Indian Oak had sailed from Calcutta on 28 November, with 200 males, five women, and a male child. All were classified as labourers. Of the six men who died, three died in the water. Ten jumped overboard on 3 June, of whom nine were saved; one was believed to have gone under the stern of the ship. On the late evening of 7 June, one man jumped overboard and swam away from the ship, which was near Saugor, but because of the flood tide some 16 miles from the nearest reachable shore; on the advice of the pilot, Rayne was unwilling to risk a boat crew to attempt to save him. On 9 June, one coolie was discovered missing; he had told his wife he was going up on deck and it was believed that he had fallen overboard. (Note: He had a wife and two sons aboard. It was believed that he had gone on deck to "ease himself" and the first that Rayne knew of the matter was when the wife came on the quarterdeck and reported him missing. The weather at the time was severe. In all, Rayne transported some 800 collies over several voyages.)

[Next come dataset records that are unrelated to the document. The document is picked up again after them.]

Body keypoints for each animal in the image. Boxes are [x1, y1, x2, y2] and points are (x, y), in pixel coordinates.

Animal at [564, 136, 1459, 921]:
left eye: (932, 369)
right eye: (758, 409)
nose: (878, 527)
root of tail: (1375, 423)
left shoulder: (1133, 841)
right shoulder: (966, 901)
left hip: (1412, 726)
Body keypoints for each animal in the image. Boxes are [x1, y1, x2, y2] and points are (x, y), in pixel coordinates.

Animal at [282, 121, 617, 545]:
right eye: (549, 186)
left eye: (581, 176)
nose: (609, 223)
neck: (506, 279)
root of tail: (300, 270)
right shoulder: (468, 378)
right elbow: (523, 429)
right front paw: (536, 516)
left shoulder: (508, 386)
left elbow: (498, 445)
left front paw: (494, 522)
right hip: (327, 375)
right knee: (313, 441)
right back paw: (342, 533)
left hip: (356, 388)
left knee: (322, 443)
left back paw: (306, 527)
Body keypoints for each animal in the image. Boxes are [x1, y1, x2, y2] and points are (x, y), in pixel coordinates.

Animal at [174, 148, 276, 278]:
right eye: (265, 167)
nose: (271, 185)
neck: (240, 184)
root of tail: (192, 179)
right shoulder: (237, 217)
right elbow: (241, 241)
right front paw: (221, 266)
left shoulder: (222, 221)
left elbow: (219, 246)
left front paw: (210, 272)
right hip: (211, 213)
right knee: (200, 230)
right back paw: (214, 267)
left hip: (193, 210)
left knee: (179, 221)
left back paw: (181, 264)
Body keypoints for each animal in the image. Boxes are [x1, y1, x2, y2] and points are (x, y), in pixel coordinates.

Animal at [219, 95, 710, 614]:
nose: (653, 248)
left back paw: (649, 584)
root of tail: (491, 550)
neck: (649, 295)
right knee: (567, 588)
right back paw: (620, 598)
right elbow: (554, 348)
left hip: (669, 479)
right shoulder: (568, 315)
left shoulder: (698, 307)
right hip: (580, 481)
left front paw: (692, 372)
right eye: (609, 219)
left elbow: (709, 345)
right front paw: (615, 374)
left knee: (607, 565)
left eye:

Mutiny: On 10 February 1838, Indian Oak, Rayne, master, had to put back to Mauritius in consequence of a mutiny on board. Thirteen of the crew were tried before a special Court of Admiralty and convicted of cutting and maiming Captain Rayne with intent to murder. The governor, who was president of the board, commuted their death penalty sentences.

Captain Rayne's injuries, were clearly not severe enough to end his career. On 8 May, Indian Oak, Rayne, master, arrived in the Hooghly River from Madras and Port Louis.

A letter from Bombay dated 13 January 1840, reported that the British East India Company (EIC) had chartered a number of vessels to carry coal, provisions, and troops to China in support of the British expedition in the First Opium War. Indian Oak was one of the vessels so chartered. She carried eight officers and 134 men of the Cameronians. She arrived at Penang on 18 April; one man had died of cholera. On 6 May, she sailed for Singapore.

==Fate==
Indian Oak left Chusan on 10 August, after the capture of Chusan. On 14 August, she was wrecked about 10 miles north of Napakiang (Naha) at Great Loochow Island (Okinawa). The Okinawans built a junk for the crew and passengers from Indian Oak that was given the name Loochoo. and arrived on 16 September. Cruizer left soon after with dispatches. Nimrod, and Loochoo, which was carrying the people from Indian Oak, sailed on 28 September and arrived at Chusan on 5 October.